Copy every line of the material below word for word, keeping each number, parenthesis, and comma unchanged.

┏━━

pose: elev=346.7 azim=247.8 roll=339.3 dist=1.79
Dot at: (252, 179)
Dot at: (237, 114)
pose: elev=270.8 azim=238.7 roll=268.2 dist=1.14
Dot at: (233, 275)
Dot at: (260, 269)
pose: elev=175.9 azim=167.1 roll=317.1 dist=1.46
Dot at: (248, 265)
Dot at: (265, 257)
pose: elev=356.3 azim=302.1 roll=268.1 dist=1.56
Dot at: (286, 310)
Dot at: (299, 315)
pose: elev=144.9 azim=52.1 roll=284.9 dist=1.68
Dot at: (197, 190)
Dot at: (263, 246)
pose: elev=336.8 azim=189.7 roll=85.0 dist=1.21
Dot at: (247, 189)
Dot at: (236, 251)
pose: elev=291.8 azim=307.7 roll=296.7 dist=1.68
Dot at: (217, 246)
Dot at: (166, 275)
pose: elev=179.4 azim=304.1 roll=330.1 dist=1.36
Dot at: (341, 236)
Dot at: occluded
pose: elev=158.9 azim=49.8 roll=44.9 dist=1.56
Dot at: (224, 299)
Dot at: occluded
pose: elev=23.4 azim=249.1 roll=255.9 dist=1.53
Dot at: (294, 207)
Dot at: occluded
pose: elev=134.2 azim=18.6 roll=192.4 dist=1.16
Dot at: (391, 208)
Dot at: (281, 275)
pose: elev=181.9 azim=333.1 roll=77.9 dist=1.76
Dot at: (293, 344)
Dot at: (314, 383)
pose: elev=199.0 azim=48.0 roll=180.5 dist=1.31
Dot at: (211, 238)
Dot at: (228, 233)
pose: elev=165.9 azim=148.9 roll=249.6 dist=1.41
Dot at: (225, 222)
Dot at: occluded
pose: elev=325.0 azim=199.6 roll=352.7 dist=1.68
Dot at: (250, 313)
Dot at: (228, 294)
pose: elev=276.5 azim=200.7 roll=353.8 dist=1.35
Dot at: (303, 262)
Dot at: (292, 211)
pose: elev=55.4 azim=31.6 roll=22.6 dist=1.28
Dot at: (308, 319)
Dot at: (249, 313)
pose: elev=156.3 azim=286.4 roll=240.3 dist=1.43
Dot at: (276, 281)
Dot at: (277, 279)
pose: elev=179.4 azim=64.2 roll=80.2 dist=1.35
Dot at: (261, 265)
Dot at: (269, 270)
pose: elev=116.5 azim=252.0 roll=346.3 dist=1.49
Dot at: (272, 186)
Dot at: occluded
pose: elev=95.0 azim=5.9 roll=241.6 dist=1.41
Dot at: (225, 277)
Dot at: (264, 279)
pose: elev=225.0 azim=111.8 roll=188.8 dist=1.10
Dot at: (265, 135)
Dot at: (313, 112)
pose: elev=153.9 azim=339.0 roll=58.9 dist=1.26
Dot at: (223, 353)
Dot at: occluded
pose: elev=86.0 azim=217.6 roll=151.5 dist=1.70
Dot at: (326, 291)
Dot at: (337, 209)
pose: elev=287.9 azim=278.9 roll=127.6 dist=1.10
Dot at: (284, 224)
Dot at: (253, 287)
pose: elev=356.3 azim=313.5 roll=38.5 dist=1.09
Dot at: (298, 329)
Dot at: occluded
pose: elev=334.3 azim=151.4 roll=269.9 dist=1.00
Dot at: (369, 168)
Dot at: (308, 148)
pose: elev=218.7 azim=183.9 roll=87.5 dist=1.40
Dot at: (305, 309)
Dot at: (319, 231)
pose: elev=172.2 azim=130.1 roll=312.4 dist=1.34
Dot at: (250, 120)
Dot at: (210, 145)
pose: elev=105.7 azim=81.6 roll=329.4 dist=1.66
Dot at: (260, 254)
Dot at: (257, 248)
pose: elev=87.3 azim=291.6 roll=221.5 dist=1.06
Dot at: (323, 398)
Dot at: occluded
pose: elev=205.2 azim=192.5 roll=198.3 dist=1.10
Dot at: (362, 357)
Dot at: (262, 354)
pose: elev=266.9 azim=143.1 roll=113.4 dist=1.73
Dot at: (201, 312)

┗━━

▸ Correct result
pose: elev=346.7 azim=247.8 roll=339.3 dist=1.79
Dot at: (252, 179)
Dot at: (237, 114)
pose: elev=270.8 azim=238.7 roll=268.2 dist=1.14
Dot at: (233, 275)
Dot at: (260, 269)
pose: elev=175.9 azim=167.1 roll=317.1 dist=1.46
Dot at: (248, 265)
Dot at: (265, 257)
pose: elev=356.3 azim=302.1 roll=268.1 dist=1.56
Dot at: (286, 310)
Dot at: (299, 315)
pose: elev=144.9 azim=52.1 roll=284.9 dist=1.68
Dot at: (197, 190)
Dot at: (263, 246)
pose: elev=336.8 azim=189.7 roll=85.0 dist=1.21
Dot at: (247, 189)
Dot at: (236, 251)
pose: elev=291.8 azim=307.7 roll=296.7 dist=1.68
Dot at: (217, 246)
Dot at: (166, 275)
pose: elev=179.4 azim=304.1 roll=330.1 dist=1.36
Dot at: (341, 236)
Dot at: occluded
pose: elev=158.9 azim=49.8 roll=44.9 dist=1.56
Dot at: (224, 299)
Dot at: occluded
pose: elev=23.4 azim=249.1 roll=255.9 dist=1.53
Dot at: (294, 207)
Dot at: occluded
pose: elev=134.2 azim=18.6 roll=192.4 dist=1.16
Dot at: (391, 208)
Dot at: (281, 275)
pose: elev=181.9 azim=333.1 roll=77.9 dist=1.76
Dot at: (293, 344)
Dot at: (314, 383)
pose: elev=199.0 azim=48.0 roll=180.5 dist=1.31
Dot at: (211, 238)
Dot at: (228, 233)
pose: elev=165.9 azim=148.9 roll=249.6 dist=1.41
Dot at: (225, 222)
Dot at: occluded
pose: elev=325.0 azim=199.6 roll=352.7 dist=1.68
Dot at: (250, 313)
Dot at: (228, 294)
pose: elev=276.5 azim=200.7 roll=353.8 dist=1.35
Dot at: (303, 262)
Dot at: (292, 211)
pose: elev=55.4 azim=31.6 roll=22.6 dist=1.28
Dot at: (308, 319)
Dot at: (249, 313)
pose: elev=156.3 azim=286.4 roll=240.3 dist=1.43
Dot at: (276, 281)
Dot at: (277, 279)
pose: elev=179.4 azim=64.2 roll=80.2 dist=1.35
Dot at: (261, 265)
Dot at: (269, 270)
pose: elev=116.5 azim=252.0 roll=346.3 dist=1.49
Dot at: (272, 186)
Dot at: occluded
pose: elev=95.0 azim=5.9 roll=241.6 dist=1.41
Dot at: (225, 277)
Dot at: (264, 279)
pose: elev=225.0 azim=111.8 roll=188.8 dist=1.10
Dot at: (265, 135)
Dot at: (313, 112)
pose: elev=153.9 azim=339.0 roll=58.9 dist=1.26
Dot at: (223, 353)
Dot at: occluded
pose: elev=86.0 azim=217.6 roll=151.5 dist=1.70
Dot at: (326, 291)
Dot at: (337, 209)
pose: elev=287.9 azim=278.9 roll=127.6 dist=1.10
Dot at: (284, 224)
Dot at: (253, 287)
pose: elev=356.3 azim=313.5 roll=38.5 dist=1.09
Dot at: (298, 329)
Dot at: occluded
pose: elev=334.3 azim=151.4 roll=269.9 dist=1.00
Dot at: (369, 168)
Dot at: (308, 148)
pose: elev=218.7 azim=183.9 roll=87.5 dist=1.40
Dot at: (305, 309)
Dot at: (319, 231)
pose: elev=172.2 azim=130.1 roll=312.4 dist=1.34
Dot at: (250, 120)
Dot at: (210, 145)
pose: elev=105.7 azim=81.6 roll=329.4 dist=1.66
Dot at: (260, 254)
Dot at: (257, 248)
pose: elev=87.3 azim=291.6 roll=221.5 dist=1.06
Dot at: (323, 398)
Dot at: occluded
pose: elev=205.2 azim=192.5 roll=198.3 dist=1.10
Dot at: (362, 357)
Dot at: (262, 354)
pose: elev=266.9 azim=143.1 roll=113.4 dist=1.73
Dot at: (201, 312)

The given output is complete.